While I completely agree on the limitations of green hydrogen as a primary fuel, I also see that there are many usages that neither renewable nor storage nor batteries can yet scale for. Hydrogen as a storage medium is no worse than those options

[-] Sconrad122@lemmy.world 6 points 1 month ago

And natural gas was supposed to be an transition energy source to get America off coal so that we could transition to renewable energy.
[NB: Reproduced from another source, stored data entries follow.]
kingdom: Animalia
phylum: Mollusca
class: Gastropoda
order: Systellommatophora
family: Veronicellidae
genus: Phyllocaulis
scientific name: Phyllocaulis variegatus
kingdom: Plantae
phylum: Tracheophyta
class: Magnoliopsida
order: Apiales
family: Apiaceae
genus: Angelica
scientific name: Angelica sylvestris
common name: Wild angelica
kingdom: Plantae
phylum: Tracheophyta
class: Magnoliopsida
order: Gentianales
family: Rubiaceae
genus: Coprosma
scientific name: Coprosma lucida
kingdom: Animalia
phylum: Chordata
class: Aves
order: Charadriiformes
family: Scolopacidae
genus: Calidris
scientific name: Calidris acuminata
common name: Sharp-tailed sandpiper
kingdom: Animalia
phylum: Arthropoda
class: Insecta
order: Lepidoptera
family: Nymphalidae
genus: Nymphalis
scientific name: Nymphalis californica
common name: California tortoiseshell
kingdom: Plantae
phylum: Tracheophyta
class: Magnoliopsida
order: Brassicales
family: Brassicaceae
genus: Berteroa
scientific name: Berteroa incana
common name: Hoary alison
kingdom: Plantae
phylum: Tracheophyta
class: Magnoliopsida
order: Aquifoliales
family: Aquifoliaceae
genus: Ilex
History has not been kind to the "if we can just implement this greenwashed fossil fuel process, it'll really allow us to unlock green energy potential down the road" promise

[-] aesthelete@lemmy.world 6 points 1 month ago

It's kinda like software development...every experienced dev is aware that when management says we'll do it shitty for now and fix it later that later never comes.

[-] quicklime@lemm.ee 6 points 1 month ago

I'm pretty sure the basic thermodynamics of it are against truly green hydrogen production ever becoming cheaper than the dirty business of producing it by reforming methane from natural gas, unless basically all fossil fuel subsidies are someday cancelled -- or else after the energy cost of energy gets so high (in other words, the energy return on energy invested falls so low) that it's no longer practical to extract fossil fuel from the ground regardless of price or any other economic factor; -- but by that point in the future, that same scarcity will have permanently crashed the world economy thus humanity will already be in forced deindustrialization. I could go on...

[-] I_Has_A_Hat@lemmy.world 4 points 1 month ago

The thing is, hydrogen is a byproduct of damn near every industry. It's usually just released into the atmosphere because it's a pain in the ass to capture and store and isn't worth much. If it starts being in demand, you can bet your ass they'll start trying to gather it.

[-] quicklime@lemm.ee 3 points 1 month ago

Remember, though, that it is currently profitable to reform hydrogen out of methane, at the same time as it's not profitable to contain and sell 'byproduct' hydrogen. There are sure to be reasons why, and they might be fairly durable reasons that don't change much even as the demand for hydrogen increases. I'm no expert on this so I won't speculate too much on what those reasons might be -- maybe factors related to scale and logistics?